● Task requirements
Reproduce the text of every record below word for word, keeping each line in its original order.

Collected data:
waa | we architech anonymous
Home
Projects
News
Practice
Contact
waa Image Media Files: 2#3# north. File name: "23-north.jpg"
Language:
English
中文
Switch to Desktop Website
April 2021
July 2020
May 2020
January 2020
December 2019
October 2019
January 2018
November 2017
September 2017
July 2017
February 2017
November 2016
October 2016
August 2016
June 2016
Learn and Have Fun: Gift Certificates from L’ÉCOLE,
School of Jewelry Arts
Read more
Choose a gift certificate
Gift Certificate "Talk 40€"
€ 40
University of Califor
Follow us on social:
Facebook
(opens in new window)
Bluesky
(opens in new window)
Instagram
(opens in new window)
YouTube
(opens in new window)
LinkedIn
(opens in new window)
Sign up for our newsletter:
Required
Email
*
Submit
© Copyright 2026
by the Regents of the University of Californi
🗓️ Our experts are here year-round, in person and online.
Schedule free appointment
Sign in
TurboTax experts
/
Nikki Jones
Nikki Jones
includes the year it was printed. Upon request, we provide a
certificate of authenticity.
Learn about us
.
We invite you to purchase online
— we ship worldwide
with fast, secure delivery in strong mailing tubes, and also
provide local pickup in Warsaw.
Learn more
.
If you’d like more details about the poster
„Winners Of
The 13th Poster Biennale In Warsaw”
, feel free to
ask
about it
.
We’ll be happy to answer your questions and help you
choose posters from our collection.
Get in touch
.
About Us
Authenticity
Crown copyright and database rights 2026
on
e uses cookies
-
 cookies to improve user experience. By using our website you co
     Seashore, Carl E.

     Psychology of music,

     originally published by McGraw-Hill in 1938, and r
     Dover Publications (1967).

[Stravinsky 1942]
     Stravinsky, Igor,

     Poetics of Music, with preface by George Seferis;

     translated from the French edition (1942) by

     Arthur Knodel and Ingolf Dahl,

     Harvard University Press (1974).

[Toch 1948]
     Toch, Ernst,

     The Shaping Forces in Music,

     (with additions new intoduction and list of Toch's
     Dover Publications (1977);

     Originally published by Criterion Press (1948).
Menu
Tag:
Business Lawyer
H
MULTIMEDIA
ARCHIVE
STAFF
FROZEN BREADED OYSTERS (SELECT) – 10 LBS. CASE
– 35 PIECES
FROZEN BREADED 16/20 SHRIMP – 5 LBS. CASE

● Solution for this problem
waa | we architech anonymous
Home
Projects
News
Practice
Contact
waa Image Media Files: 2#3# north. File name: "23-north.jpg"
Language:
English
中文
Switch to Desktop Website
April 2021
July 2020
May 2020
January 2020
December 2019
October 2019
January 2018
November 2017
September 2017
July 2017
February 2017
November 2016
October 2016
August 2016
June 2016
Learn and Have Fun: Gift Certificates from L’ÉCOLE,
School of Jewelry Arts
Read more
Choose a gift certificate
Gift Certificate "Talk 40€"
€ 40
University of Califor
Follow us on social:
Facebook
(opens in new window)
Bluesky
(opens in new window)
Instagram
(opens in new window)
YouTube
(opens in new window)
LinkedIn
(opens in new window)
Sign up for our newsletter:
Required
Email
*
Submit
© Copyright 2026
by the Regents of the University of Californi
🗓️ Our experts are here year-round, in person and online.
Schedule free appointment
Sign in
TurboTax experts
/
Nikki Jones
Nikki Jones
includes the year it was printed. Upon request, we provide a
certificate of authenticity.
Learn about us
.
We invite you to purchase online
— we ship worldwide
with fast, secure delivery in strong mailing tubes, and also
provide local pickup in Warsaw.
Learn more
.
If you’d like more details about the poster
„Winners Of
The 13th Poster Biennale In Warsaw”
, feel free to
ask
about it
.
We’ll be happy to answer your questions and help you
choose posters from our collection.
Get in touch
.
About Us
Authenticity
Crown copyright and database rights 2026
on
e uses cookies
-
 cookies to improve user experience. By using our website you co
     Seashore, Carl E.

     Psychology of music,

     originally published by McGraw-Hill in 1938, and r
     Dover Publications (1967).

[Stravinsky 1942]
     Stravinsky, Igor,

     Poetics of Music, with preface by George Seferis;

     translated from the French edition (1942) by

     Arthur Knodel and Ingolf Dahl,

     Harvard University Press (1974).

[Toch 1948]
     Toch, Ernst,

     The Shaping Forces in Music,

     (with additions new intoduction and list of Toch's
     Dover Publications (1977);

     Originally published by Criterion Press (1948).
Menu
Tag:
Business Lawyer
H
MULTIMEDIA
ARCHIVE
STAFF
FROZEN BREADED OYSTERS (SELECT) – 10 LBS. CASE
– 35 PIECES
FROZEN BREADED 16/20 SHRIMP – 5 LBS. CASE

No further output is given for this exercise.